DATASET:
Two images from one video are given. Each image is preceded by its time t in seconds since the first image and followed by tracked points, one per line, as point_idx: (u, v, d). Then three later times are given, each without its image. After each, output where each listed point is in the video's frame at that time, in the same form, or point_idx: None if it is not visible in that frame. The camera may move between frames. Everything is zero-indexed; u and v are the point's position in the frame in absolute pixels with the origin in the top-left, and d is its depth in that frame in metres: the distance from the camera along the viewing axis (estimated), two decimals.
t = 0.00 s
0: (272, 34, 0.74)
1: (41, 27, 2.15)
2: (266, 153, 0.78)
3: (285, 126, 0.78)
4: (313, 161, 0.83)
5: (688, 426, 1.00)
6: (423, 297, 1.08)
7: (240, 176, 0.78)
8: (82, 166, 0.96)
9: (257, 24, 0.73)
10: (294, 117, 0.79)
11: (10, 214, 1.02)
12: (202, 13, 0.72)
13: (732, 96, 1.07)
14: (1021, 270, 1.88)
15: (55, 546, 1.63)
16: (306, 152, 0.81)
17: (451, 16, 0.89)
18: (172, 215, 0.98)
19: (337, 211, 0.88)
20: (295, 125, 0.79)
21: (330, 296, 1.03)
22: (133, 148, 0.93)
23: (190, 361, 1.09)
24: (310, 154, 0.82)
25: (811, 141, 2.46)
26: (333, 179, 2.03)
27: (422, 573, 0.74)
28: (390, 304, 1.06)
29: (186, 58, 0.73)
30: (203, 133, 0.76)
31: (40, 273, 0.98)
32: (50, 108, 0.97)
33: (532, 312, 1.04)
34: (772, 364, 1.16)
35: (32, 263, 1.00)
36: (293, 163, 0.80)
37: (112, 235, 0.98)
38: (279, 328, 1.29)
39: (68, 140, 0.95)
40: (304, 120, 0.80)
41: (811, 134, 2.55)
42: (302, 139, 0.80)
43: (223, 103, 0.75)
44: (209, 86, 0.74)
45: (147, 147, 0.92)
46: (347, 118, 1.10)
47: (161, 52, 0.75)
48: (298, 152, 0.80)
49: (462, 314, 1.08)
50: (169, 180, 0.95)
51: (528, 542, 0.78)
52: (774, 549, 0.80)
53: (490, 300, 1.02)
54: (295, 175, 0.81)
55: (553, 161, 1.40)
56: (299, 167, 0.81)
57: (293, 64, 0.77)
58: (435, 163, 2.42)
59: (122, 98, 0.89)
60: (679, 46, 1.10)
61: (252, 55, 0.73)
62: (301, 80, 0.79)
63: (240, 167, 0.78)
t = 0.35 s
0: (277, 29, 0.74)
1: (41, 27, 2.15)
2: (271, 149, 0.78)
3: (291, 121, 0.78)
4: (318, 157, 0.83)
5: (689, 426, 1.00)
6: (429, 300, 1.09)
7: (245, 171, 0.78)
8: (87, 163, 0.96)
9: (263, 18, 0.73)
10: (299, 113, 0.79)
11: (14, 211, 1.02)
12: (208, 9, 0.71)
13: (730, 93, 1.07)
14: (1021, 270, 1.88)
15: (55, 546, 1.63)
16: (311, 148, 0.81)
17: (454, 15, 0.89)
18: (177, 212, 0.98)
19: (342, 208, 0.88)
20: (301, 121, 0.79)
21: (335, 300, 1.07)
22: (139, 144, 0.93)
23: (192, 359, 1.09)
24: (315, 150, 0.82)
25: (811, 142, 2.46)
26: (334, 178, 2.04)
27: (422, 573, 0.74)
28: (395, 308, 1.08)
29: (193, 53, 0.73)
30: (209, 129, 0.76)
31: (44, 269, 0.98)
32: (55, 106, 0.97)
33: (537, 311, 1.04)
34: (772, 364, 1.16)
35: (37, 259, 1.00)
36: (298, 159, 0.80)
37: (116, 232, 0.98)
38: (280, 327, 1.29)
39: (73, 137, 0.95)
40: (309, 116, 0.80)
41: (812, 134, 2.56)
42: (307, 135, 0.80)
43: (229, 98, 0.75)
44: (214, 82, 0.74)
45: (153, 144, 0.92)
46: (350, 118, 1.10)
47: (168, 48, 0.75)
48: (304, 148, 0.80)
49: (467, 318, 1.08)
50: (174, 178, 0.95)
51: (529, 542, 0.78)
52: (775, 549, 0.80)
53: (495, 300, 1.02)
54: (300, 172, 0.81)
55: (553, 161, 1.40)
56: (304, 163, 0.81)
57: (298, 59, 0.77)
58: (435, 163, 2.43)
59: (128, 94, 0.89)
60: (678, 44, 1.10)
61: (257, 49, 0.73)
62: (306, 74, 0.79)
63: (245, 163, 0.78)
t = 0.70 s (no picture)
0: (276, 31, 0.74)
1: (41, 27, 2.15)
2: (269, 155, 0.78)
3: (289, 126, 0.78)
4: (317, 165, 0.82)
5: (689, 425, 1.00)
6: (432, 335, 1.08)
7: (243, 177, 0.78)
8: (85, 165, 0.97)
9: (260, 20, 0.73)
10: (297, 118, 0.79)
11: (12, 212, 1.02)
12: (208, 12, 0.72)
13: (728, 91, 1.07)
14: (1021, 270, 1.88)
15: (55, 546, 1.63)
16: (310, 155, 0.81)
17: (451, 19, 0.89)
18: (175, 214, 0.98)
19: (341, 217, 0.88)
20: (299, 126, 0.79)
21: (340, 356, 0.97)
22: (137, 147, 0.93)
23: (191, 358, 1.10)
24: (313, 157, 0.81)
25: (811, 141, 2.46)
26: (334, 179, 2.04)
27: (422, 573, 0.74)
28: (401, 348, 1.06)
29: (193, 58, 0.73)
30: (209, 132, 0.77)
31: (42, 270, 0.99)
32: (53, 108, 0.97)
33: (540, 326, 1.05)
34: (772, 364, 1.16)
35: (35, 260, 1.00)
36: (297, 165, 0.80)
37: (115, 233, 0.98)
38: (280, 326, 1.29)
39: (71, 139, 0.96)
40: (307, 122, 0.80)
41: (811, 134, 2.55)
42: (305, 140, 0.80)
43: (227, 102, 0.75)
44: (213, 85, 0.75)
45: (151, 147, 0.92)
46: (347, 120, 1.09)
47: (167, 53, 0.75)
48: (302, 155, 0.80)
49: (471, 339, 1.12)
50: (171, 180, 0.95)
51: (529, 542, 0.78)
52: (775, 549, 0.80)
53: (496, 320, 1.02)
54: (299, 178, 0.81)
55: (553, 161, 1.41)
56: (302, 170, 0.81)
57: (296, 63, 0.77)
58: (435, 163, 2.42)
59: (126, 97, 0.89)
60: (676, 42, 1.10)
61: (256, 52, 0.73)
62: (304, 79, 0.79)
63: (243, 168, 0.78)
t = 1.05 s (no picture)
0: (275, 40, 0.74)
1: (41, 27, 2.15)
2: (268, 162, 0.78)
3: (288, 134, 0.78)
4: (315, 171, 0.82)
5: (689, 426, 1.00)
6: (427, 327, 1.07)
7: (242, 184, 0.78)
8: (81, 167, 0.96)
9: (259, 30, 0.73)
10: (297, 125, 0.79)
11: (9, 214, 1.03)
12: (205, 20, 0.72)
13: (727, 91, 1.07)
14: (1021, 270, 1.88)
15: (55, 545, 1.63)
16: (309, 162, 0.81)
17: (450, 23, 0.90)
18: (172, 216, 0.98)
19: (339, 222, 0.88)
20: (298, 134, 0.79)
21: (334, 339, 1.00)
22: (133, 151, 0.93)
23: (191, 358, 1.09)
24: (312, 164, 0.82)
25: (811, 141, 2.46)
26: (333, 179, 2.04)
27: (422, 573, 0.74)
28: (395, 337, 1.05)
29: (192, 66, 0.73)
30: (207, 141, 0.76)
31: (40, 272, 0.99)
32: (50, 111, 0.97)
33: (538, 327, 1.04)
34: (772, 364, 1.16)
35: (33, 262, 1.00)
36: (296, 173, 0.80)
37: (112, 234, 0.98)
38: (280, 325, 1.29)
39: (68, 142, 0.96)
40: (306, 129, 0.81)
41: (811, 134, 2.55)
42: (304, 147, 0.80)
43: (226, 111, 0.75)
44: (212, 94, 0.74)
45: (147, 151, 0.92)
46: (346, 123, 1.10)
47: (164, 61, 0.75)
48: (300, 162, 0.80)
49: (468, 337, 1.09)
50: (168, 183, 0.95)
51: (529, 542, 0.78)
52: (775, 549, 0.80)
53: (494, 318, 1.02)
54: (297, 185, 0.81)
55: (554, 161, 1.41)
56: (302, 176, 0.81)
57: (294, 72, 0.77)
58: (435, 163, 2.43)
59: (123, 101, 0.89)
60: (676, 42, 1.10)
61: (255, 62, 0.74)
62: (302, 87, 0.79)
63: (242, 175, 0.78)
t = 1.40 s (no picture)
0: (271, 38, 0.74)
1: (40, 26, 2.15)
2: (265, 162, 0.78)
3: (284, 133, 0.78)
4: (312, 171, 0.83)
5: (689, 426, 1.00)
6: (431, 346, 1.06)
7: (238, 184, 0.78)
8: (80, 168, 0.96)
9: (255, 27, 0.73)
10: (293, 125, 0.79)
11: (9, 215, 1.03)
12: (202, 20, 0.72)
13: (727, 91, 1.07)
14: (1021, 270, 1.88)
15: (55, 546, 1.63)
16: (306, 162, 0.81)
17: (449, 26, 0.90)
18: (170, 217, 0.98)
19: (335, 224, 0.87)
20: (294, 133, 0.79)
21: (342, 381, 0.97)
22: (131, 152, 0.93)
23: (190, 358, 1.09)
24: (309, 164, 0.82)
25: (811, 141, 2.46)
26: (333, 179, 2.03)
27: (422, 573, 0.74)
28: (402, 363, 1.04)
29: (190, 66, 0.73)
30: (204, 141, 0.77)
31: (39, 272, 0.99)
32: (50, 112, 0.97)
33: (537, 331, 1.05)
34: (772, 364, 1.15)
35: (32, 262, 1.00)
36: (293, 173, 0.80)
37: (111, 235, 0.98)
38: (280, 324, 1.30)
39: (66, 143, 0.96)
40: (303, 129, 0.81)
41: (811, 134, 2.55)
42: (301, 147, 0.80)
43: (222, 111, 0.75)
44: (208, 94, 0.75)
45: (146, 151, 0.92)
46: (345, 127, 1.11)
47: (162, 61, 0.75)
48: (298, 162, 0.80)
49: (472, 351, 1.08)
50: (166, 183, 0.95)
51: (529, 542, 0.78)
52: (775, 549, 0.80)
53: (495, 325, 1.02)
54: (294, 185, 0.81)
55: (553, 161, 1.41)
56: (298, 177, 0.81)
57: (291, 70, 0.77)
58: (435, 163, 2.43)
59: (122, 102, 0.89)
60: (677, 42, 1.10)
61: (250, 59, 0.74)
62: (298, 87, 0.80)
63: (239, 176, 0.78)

THE TASK:
Which lines run from the first of the listing to the line containing "0: (272, 34, 0.74)"? Reproduce those exactly, both ends included.

OUTPUT OF THE EXERCISE:
Two images from one video are given. Each image is preceded by its time t in seconds since the first image and followed by tracked points, one per line, as point_idx: (u, v, d). Then three later times are given, each without its image. After each, output where each listed point is in the video's frame at that time, in the same form, or point_idx: None if it is not visible in that frame. The camera may move between frames. Everything is zero-indexed; u and v are the point's position in the frame in absolute pixels with the origin in the top-left, and d is its depth in that frame in metres: the distance from the camera along the viewing axis (estimated), two decimals.
t = 0.00 s
0: (272, 34, 0.74)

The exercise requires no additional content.